Tuesday, December 10, 2013

The results of what may or may not work part #3

Okay, now that my latest promotions are nearing their ends I can safely post my opinions of each of them. As I said from the start, I was trying something new with these latest promotions. Instead of booking one-day sponsorships for large amounts of money on some very popular websites I figured I’d try more long-term placements for less money and see how they fare.

First I’d like to say that I have had some success with sites like Bookgorilla and Kindle Fire Department. Their one day sponsorships are expensive but I did get quite a few sales from them. If it’s all about exposure than these types of sponsorships do work, but you have to sell an awful lot of books to make back your investment. Most of my latest experiments with promotion cost less than $20 with only one costing more.

If you’re trying a bookbooster service (where for a fee your book is sent to dozens of freelisting websites) don’t bother. Although I did get a few emails saying my books had been listed, I saw nothing to indicate that these listing had any effect on sales. I’d say it’s better to contact the site yourself and manually input the data needed. I’ve found that these sites are way more willing to place your book for free if you inform them personally that you will be promoting their site on your own sites.

I also placed my books on the sites AskDavid, Goodkindles, and DigitalBookToday. These sites offer long-term placement. After two weeks on the sites I can say that my sales have increased. Here’s the kicker, though. The most expensive sponsorships have yielded the least sales while the cheapest investment saw the most increase.

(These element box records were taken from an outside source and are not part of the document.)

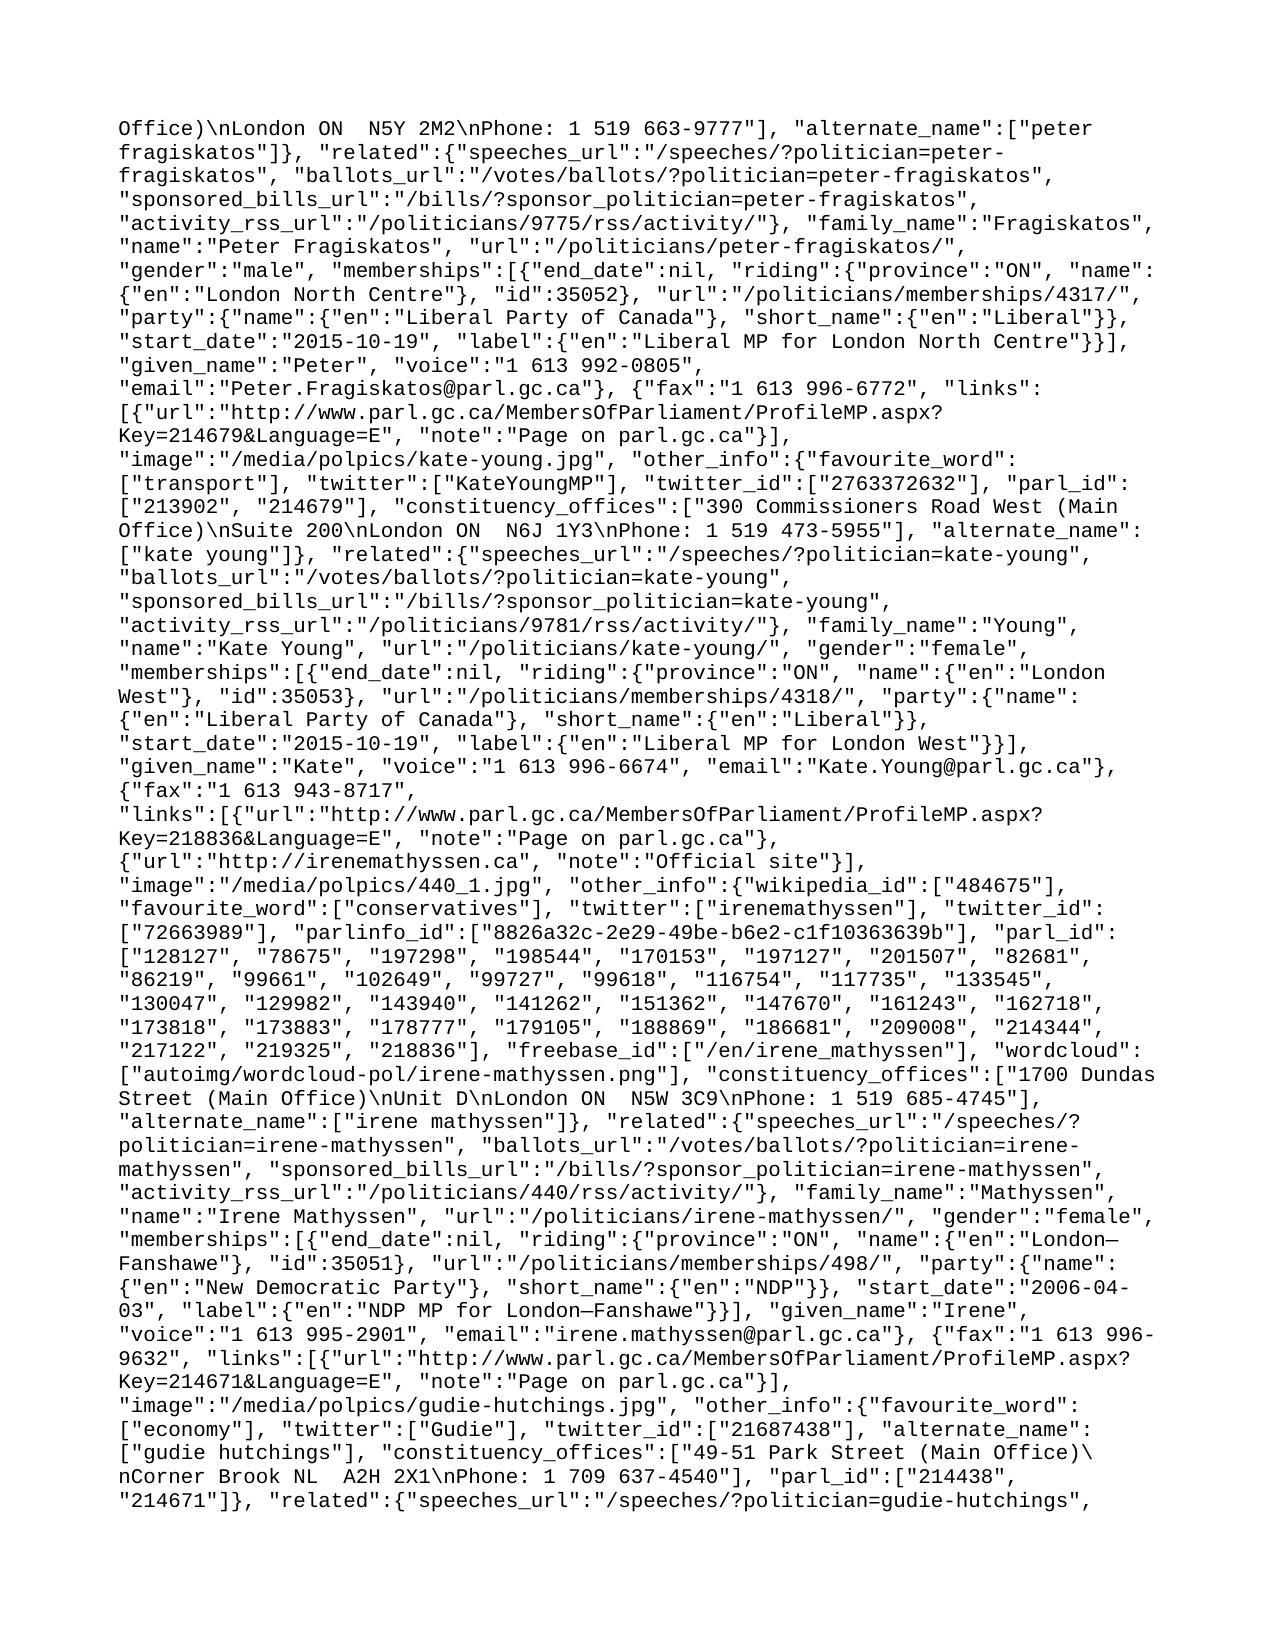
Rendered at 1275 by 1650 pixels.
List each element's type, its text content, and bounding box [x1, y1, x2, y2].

text Office)\nLondon ON N5Y 2M2\nPhone: 1 519 663-9777"], "alternate_name":["peter fragiskatos"]}, "related":{"speeches_url":"/speeches/?politician=peter-fragiskatos", "ballots_url":"/votes/ballots/?politician=peter-fragiskatos", "sponsored_bills_url":"/bills/?sponsor_politician=peter-fragiskatos", "activity_rss_url":"/politicians/9775/rss/activity/"}, "family_name":"Fragiskatos", "name":"Peter Fragiskatos", "url":"/politicians/peter-fragiskatos/", "gender":"male", "memberships":[{"end_date":nil, "riding":{"province":"ON", "name":{"en":"London North Centre"}, "id":35052}, "url":"/politicians/memberships/4317/", "party":{"name":{"en":"Liberal Party of Canada"}, "short_name":{"en":"Liberal"}}, "start_date":"2015-10-19", "label":{"en":"Liberal MP for London North Centre"}}], "given_name":"Peter", "voice":"1 613 992-0805", "email":"Peter.Fragiskatos@parl.gc.ca"}, {"fax":"1 613 996-6772", "links":[{"url":"http://www.parl.gc.ca/MembersOfParliament/ProfileMP.aspx?Key=214679&Language=E", "note":"Page on parl.gc.ca"}], "image":"/media/polpics/kate-young.jpg", "other_info":{"favourite_word":["transport"], "twitter":["KateYoungMP"], "twitter_id":["2763372632"], "parl_id":["213902", "214679"], "constituency_offices":["390 Commissioners Road West (Main Office)\nSuite 200\nLondon ON N6J 1Y3\nPhone: 1 519 473-5955"], "alternate_name":["kate young"]}, "related":{"speeches_url":"/speeches/?politician=kate-young", "ballots_url":"/votes/ballots/?politician=kate-young", "sponsored_bills_url":"/bills/?sponsor_politician=kate-young", "activity_rss_url":"/politicians/9781/rss/activity/"}, "family_name":"Young", "name":"Kate Young", "url":"/politicians/kate-young/", "gender":"female", "memberships":[{"end_date":nil, "riding":{"province":"ON", "name":{"en":"London West"}, "id":35053}, "url":"/politicians/memberships/4318/", "party":{"name":{"en":"Liberal Party of Canada"}, "short_name":{"en":"Liberal"}}, "start_date":"2015-10-19", "label":{"en":"Liberal MP for London West"}}], "given_name":"Kate", "voice":"1 613 996-6674", "email":"Kate.Young@parl.gc.ca"}, {"fax":"1 613 943-8717", "links":[{"url":"http://www.parl.gc.ca/MembersOfParliament/ProfileMP.aspx?Key=218836&Language=E", "note":"Page on parl.gc.ca"}, {"url":"http://irenemathyssen.ca", "note":"Official site"}], "image":"/media/polpics/440_1.jpg", "other_info":{"wikipedia_id":["484675"], "favourite_word":["conservatives"], "twitter":["irenemathyssen"], "twitter_id":["72663989"], "parlinfo_id":["8826a32c-2e29-49be-b6e2-c1f10363639b"], "parl_id":["128127", "78675", "197298", "198544", "170153", "197127", "201507", "82681", "86219", "99661", "102649", "99727", "99618", "116754", "117735", "133545", "130047", "129982", "143940", "141262", "151362", "147670", "161243", "162718", "173818", "173883", "178777", "179105", "188869", "186681", "209008", "214344", "217122", "219325", "218836"], "freebase_id":["/en/irene_mathyssen"], "wordcloud":["autoimg/wordcloud-pol/irene-mathyssen.png"], "constituency_offices":["1700 Dundas Street (Main Office)\nUnit D\nLondon ON N5W 3C9\nPhone: 1 519 685-4745"], "alternate_name":["irene mathyssen"]}, "related":{"speeches_url":"/speeches/?politician=irene-mathyssen", "ballots_url":"/votes/ballots/?politician=irene-mathyssen", "sponsored_bills_url":"/bills/?sponsor_politician=irene-mathyssen", "activity_rss_url":"/politicians/440/rss/activity/"}, "family_name":"Mathyssen", "name":"Irene Mathyssen", "url":"/politicians/irene-mathyssen/", "gender":"female", "memberships":[{"end_date":nil, "riding":{"province":"ON", "name":{"en":"London—Fanshawe"}, "id":35051}, "url":"/politicians/memberships/498/", "party":{"name":{"en":"New Democratic Party"}, "short_name":{"en":"NDP"}}, "start_date":"2006-04-03", "label":{"en":"NDP MP for London—Fanshawe"}}], "given_name":"Irene", "voice":"1 613 995-2901", "email":"irene.mathyssen@parl.gc.ca"}, {"fax":"1 613 996-9632", "links":[{"url":"http://www.parl.gc.ca/MembersOfParliament/ProfileMP.aspx?Key=214671&Language=E", "note":"Page on parl.gc.ca"}], "image":"/media/polpics/gudie-hutchings.jpg", "other_info":{"favourite_word":["economy"], "twitter":["Gudie"], "twitter_id":["21687438"], "alternate_name":["gudie hutchings"], "constituency_offices":["49-51 Park Street (Main Office)\nCorner Brook NL A2H 2X1\nPhone: 1 709 637-4540"], "parl_id":["214438", "214671"]}, "related":{"speeches_url":"/speeches/?politician=gudie-hutchings", [118, 118, 1157, 1513]
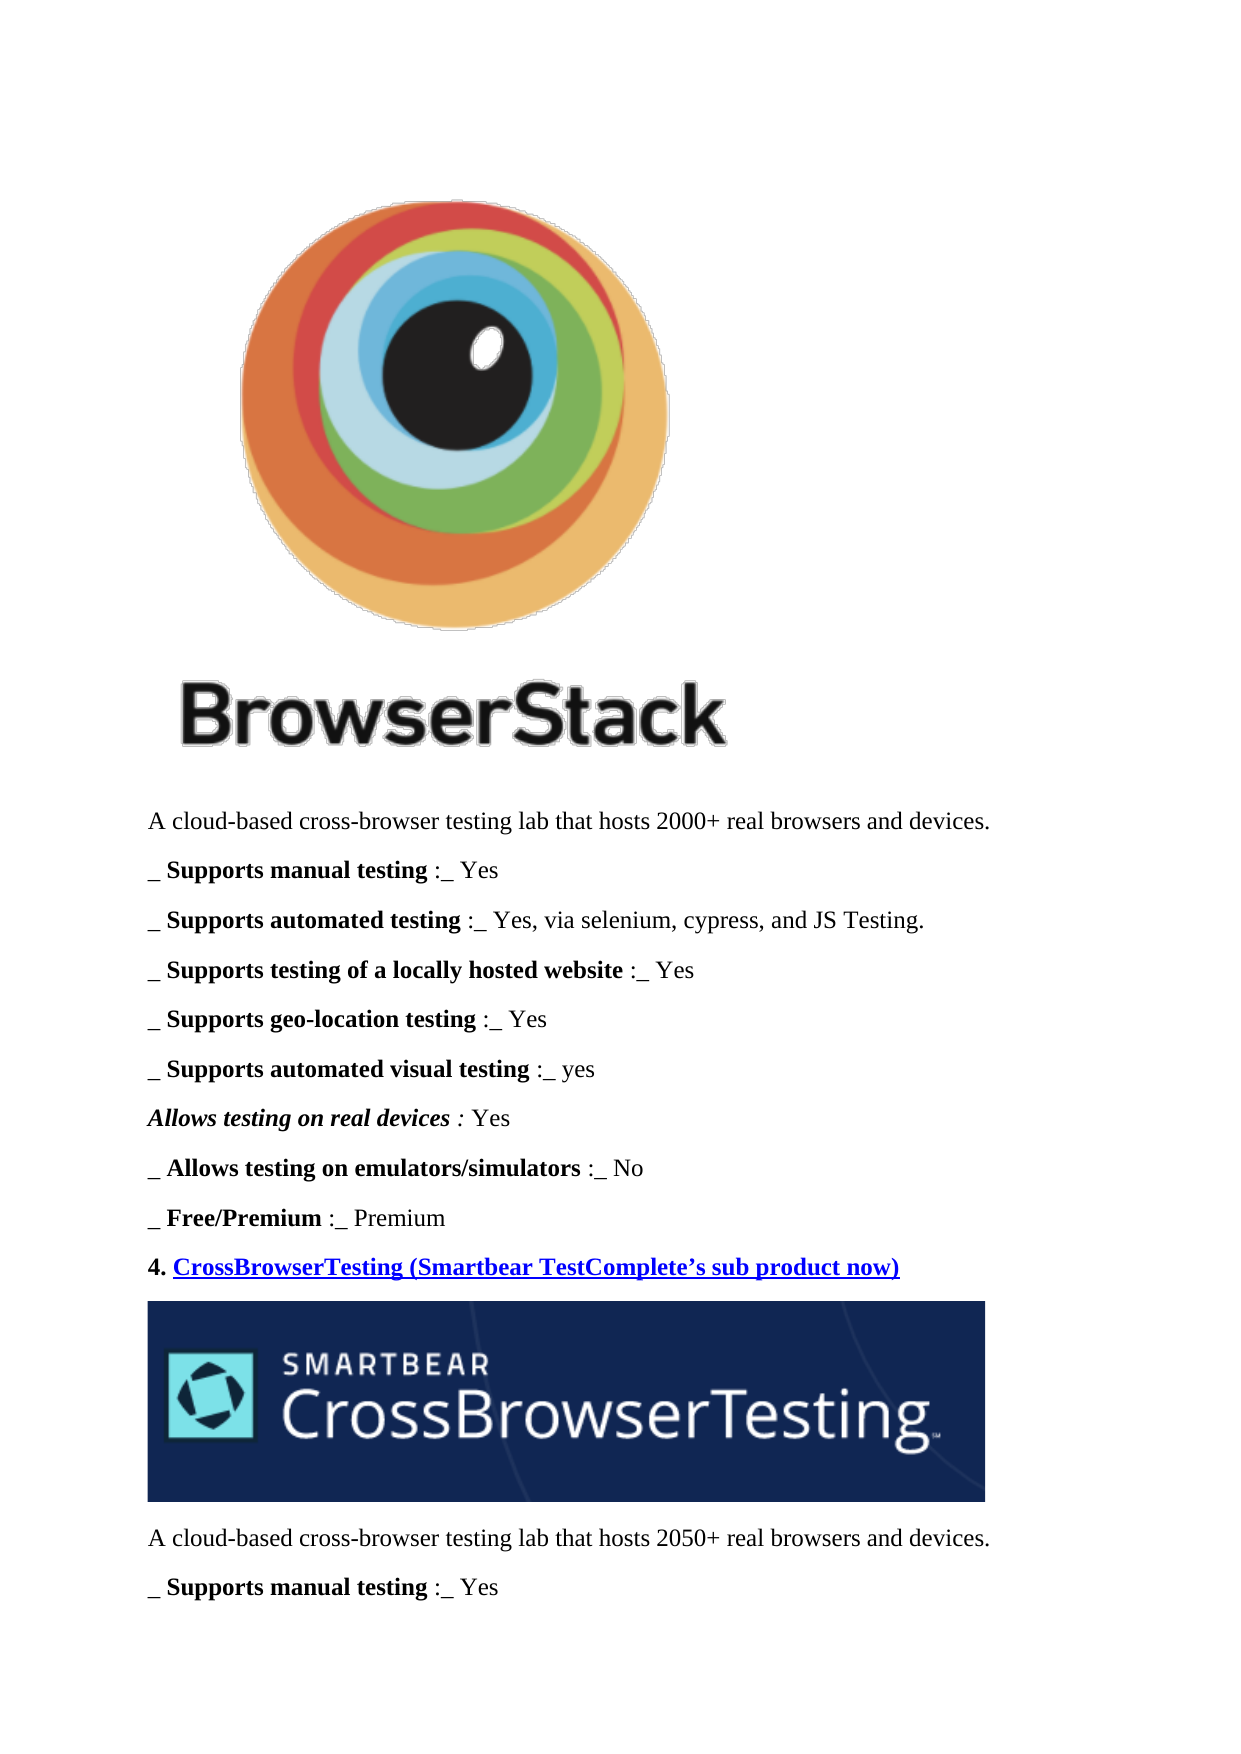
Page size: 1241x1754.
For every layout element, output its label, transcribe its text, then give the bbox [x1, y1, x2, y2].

text _ Allows testing on emulators/simulators :_ No [148, 1153, 1093, 1182]
text A cloud-based cross-browser testing lab that hosts 2050+ real browsers and devices. [148, 1523, 1093, 1551]
text _ Free/Premium :_ Premium [148, 1203, 1093, 1231]
text _ Supports manual testing :_ Yes [148, 856, 1093, 884]
text _ Supports automated visual testing :_ yes [148, 1054, 1093, 1083]
text 4. CrossBrowserTesting (Smartbear TestComplete’s sub product now) [148, 1252, 1093, 1281]
text Allows testing on real devices : Yes [148, 1103, 1093, 1132]
text _ Supports automated testing :_ Yes, via selenium, cypress, and JS Testing. [148, 905, 1093, 934]
text _ Supports manual testing :_ Yes [148, 1572, 1093, 1601]
text A cloud-based cross-browser testing lab that hosts 2000+ real browsers and devices. [148, 806, 1093, 835]
text _ Supports testing of a locally hosted website :_ Yes [148, 955, 1093, 983]
text _ Supports geo-location testing :_ Yes [148, 1004, 1093, 1033]
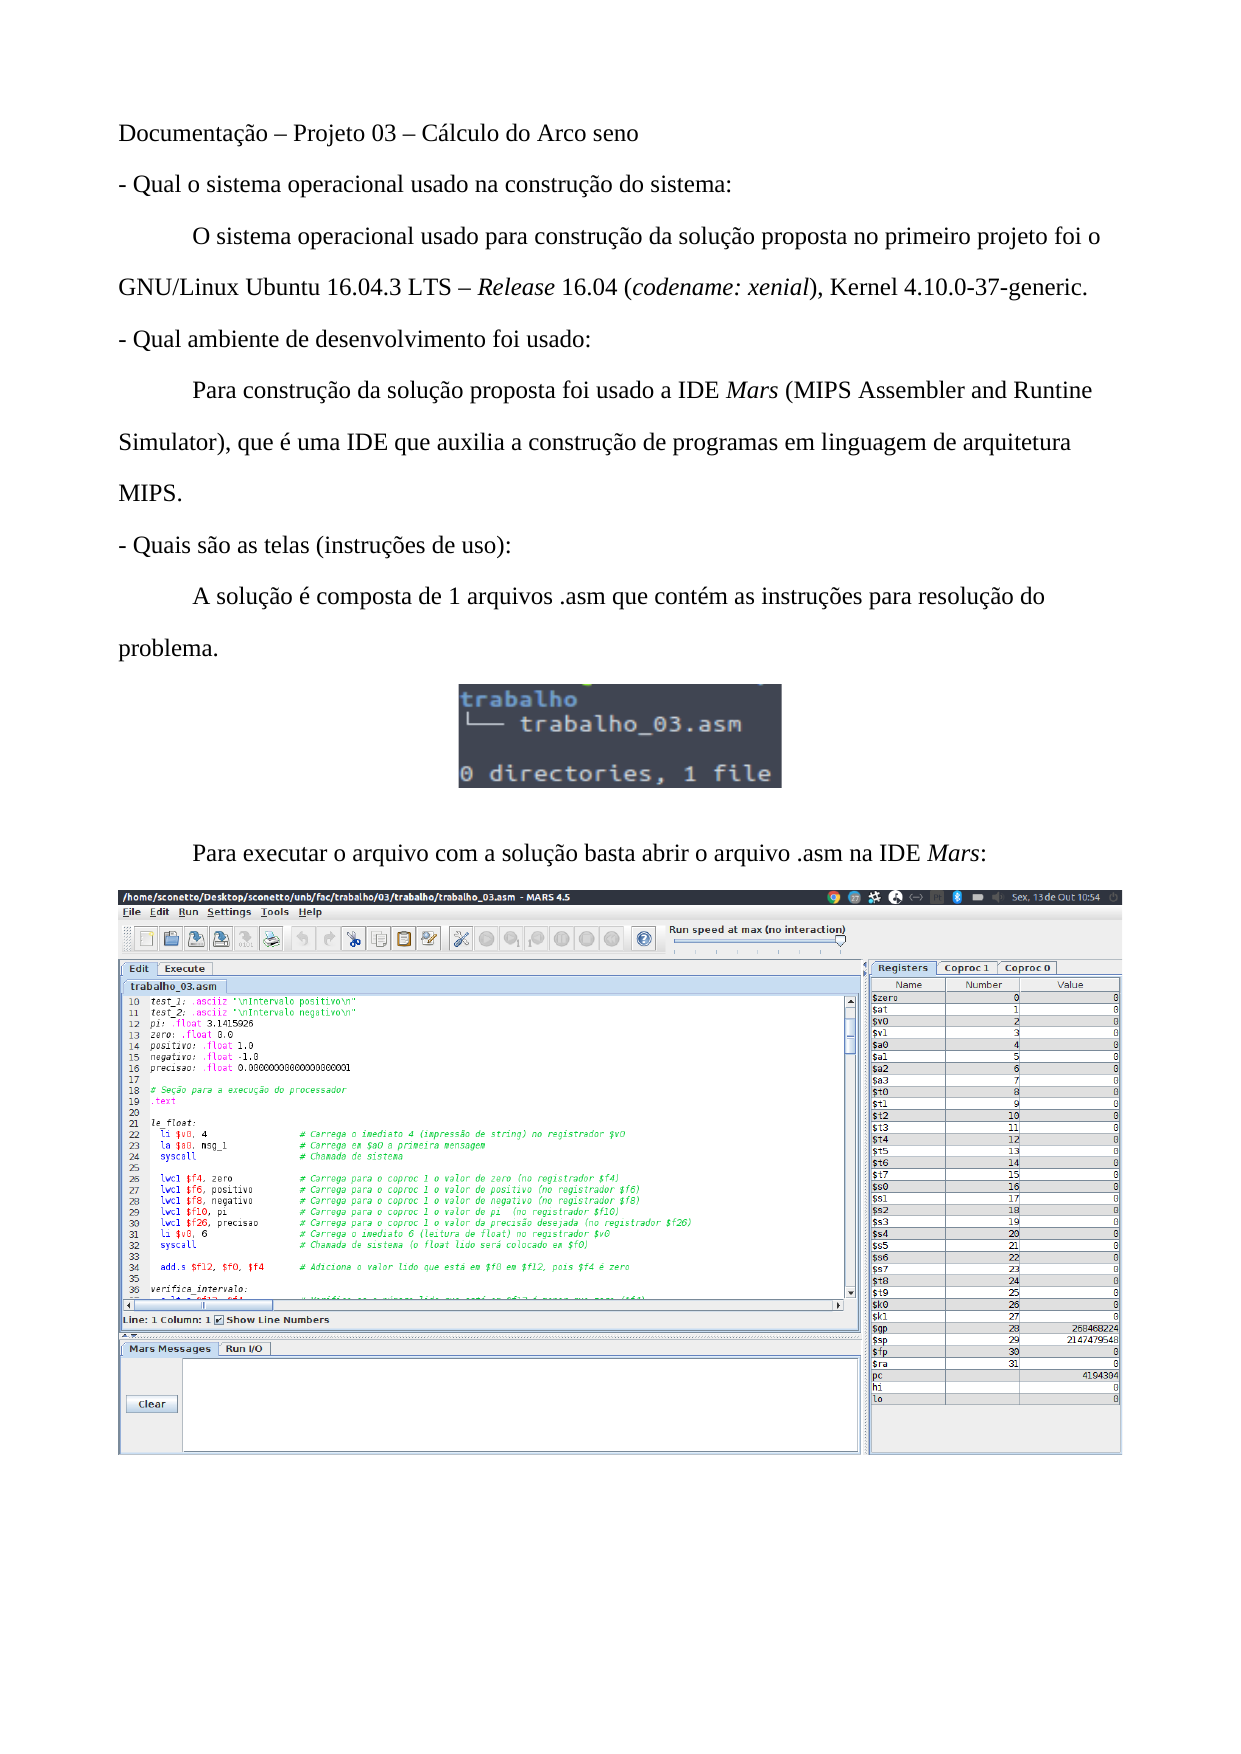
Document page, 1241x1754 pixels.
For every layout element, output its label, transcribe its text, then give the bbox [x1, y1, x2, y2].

text - Qual o sistema operacional usado na construção do sistema: O sistema operacional usado para construção da solução proposta no primeiro projeto foi o GNU/Linux Ubuntu 16.04.3 LTS – Release 16.04 (codename: xenial), Kernel 4.10.0-37-generic. [118, 169, 1122, 301]
picture [458, 684, 782, 788]
text - Quais são as telas (instruções de uso): [118, 530, 1122, 558]
picture [118, 890, 1123, 1455]
text Documentação – Projeto 03 – Cálculo do Arco seno [118, 118, 1122, 147]
text A solução é composta de 1 arquivos .asm que contém as instruções para resolução do problema. [118, 581, 1122, 661]
text Para construção da solução proposta foi usado a IDE Mars (MIPS Assembler and Runtine Simulator), que é uma IDE que auxilia a construção de programas em linguagem de arquitetura MIPS. [118, 375, 1122, 507]
text - Qual ambiente de desenvolvimento foi usado: [118, 324, 1122, 353]
text Para executar o arquivo com a solução basta abrir o arquivo .asm na IDE Mars: [118, 838, 1122, 867]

So, what’s the best you ask?

Believe it or not, I can trace the most sales through AskDavid, which is strange because I’ve read threads that say the site did nothing for author’s sales. At $15 for a lifetime placement of all of my nine books it’s a steal. The day I uploaded my material and the sites went live I saw an increase in sales of all my books (even one that hasn’t sold a copy in two months). For the money, AskDavid sets up a nice page that you can also promote separately yourself. This is just my own experience and opinion. The site may not work for you.

The worst sales came from DigitalBookToday. I saw almost no increase when the placement started, yet it was the most expensive sponsorship at a combined $100 for two spots on the site. It is a good-looking site with a pretty good Alexa ranking, but it just didn’t seem to attract readers.

The last site, Goodkindles, also increased sales but the book I sponsored, DROP OUT was only at the top of the site for one day. You can boost the book back up to the top one time after thirty days, and the book stays on the site archives forever if a reader wants to delve. At @ $20, I’d say it’s iffy. Though like I said, I’m looking for long term placements of my books.

All in all, I am a big fan of getting my books on as many permanent sites as possible for a minimal amount of monetary investment. I may never pay big money for a big placement on a big site again. Though the anticipation of results from a big promotion can be exciting, it’s usually a letdown when the results aren’t what was hoped or expected. I’ll stick to grassroots marketing for now.